▸ **TASK BRIEF**:
Count the lines in the records below that contain the string "Check", treating uppercase and lowercase as different. Reply with the number only.

▸ **Collected data**:
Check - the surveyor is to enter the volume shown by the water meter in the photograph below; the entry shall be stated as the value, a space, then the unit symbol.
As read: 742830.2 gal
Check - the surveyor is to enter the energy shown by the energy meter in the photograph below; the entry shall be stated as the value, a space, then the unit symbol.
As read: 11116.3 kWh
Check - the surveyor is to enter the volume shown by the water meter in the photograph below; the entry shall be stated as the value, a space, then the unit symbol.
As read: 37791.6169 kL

--

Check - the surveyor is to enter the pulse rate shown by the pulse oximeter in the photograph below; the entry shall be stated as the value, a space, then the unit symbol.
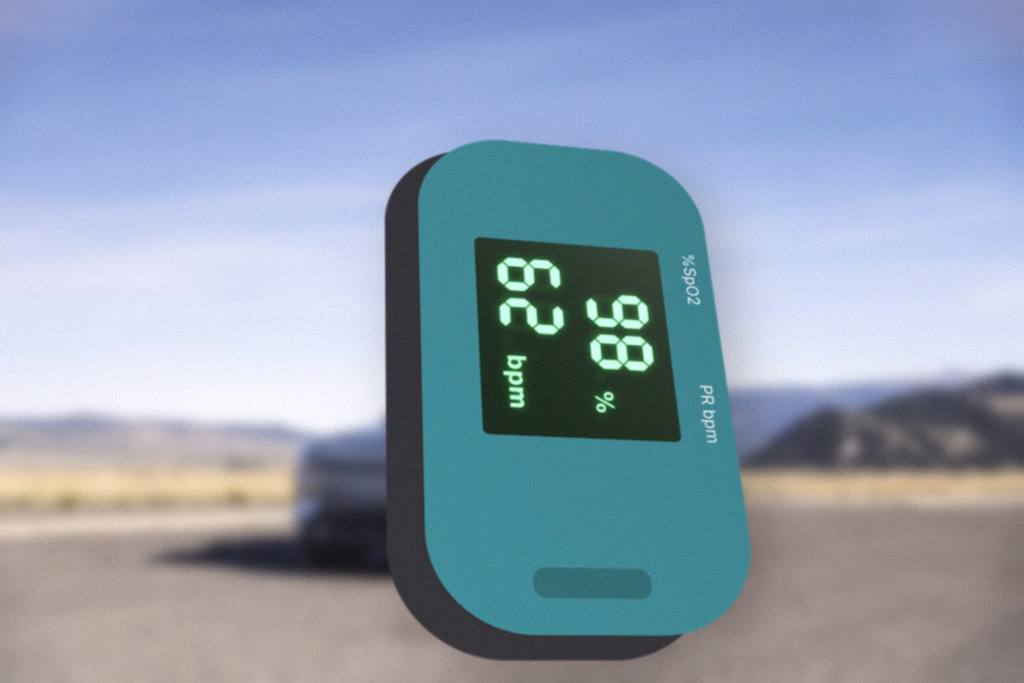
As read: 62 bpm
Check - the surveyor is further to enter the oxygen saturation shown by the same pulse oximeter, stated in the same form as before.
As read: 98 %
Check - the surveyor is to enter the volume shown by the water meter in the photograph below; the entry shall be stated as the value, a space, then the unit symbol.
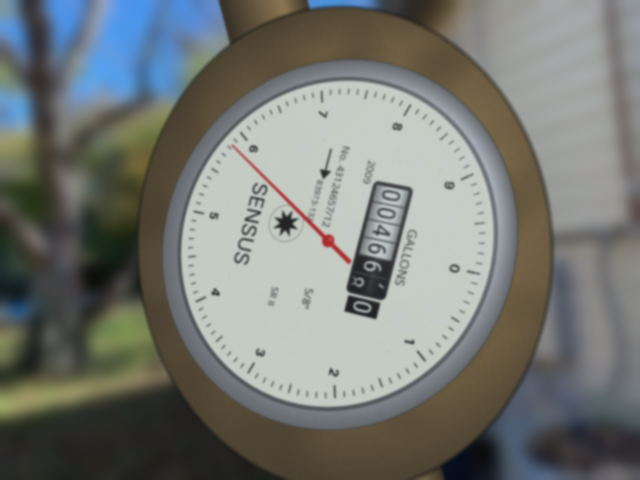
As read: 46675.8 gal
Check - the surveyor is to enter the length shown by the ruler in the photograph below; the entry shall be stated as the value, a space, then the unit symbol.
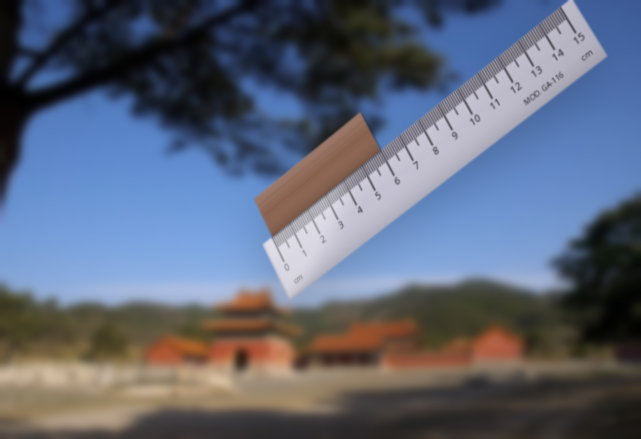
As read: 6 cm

▸ **EXERCISE ANSWER**:
7